7.3     Verweerder moet het bedrag van € 25,- aan reiskosten binnen vier weken nadat deze beslissing onherroepelijk is geworden, betalen aan klager. Klager geeft binnen twee weken na de datum van deze beslissing zijn rekeningnummer schriftelijk aan verweerder door.

7.4    Verweerder moet het bedrag van € 1.250,- (het totaal van de in 7.2 onder b en c genoemde kosten) binnen vier weken nadat deze beslissing onherroepelijk is geworden, overmaken naar rekeningnummer lBAN: NL85 lNGB 0000 079000, BIC: INGBNL2A, Nederlandse Orde van Advocaten, Den Haag, onder vermelding van “kostenveroordeling raad van discipline" en het zaaknummer.

BESLISSING

De raad van discipline:

- verklaart de klacht gegrond;

-    legt aan verweerder de maatregel van waarschuwing op;

-    veroordeelt verweerder tot betaling van het griffierecht van € 50,- aan klager;

-    veroordeelt verweerder tot betaling van de reiskosten van € 25,- aan klager, op de manier en binnen de termijn als hiervóór bepaald in 7.3;

-    veroordeelt verweerder tot betaling van de proceskosten van € 1.250,- aan de Nederlandse Orde van Advocaten, op de manier en binnen de termijn als hiervóór bepaald in 7.4.

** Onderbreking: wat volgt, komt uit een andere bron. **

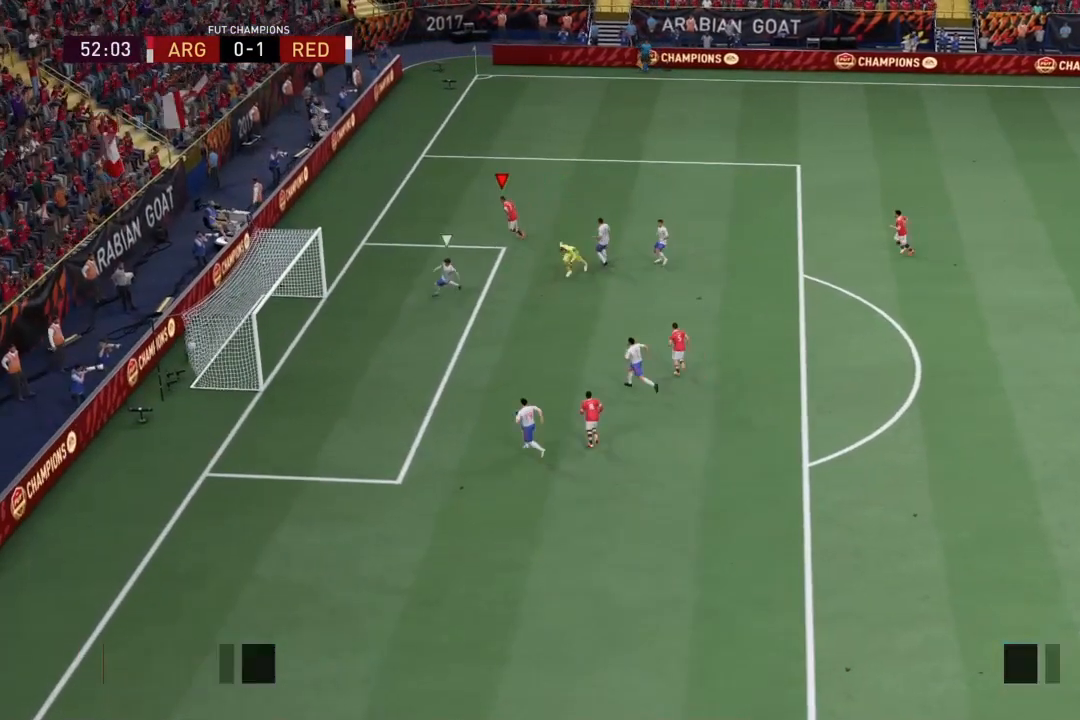
{"buttons": [], "left_stick": "center", "right_stick": "center", "events": [[401, "left_stick", "center"]]}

Aldus beslist door mr. C. Kraak, voorzitter, mrs. P. van Lingen en H.B. de Regt, leden, bijgestaan door mr. G. Panday als griffier en uitgesproken in het openbaar op 6 april 2020.

Griffier    Voorzitter

Verzonden op: 6 april 2020

mededelingen van de griffier ter informatie:

Verzending

Deze beslissing is in afschrift gelijktijdig verzonden.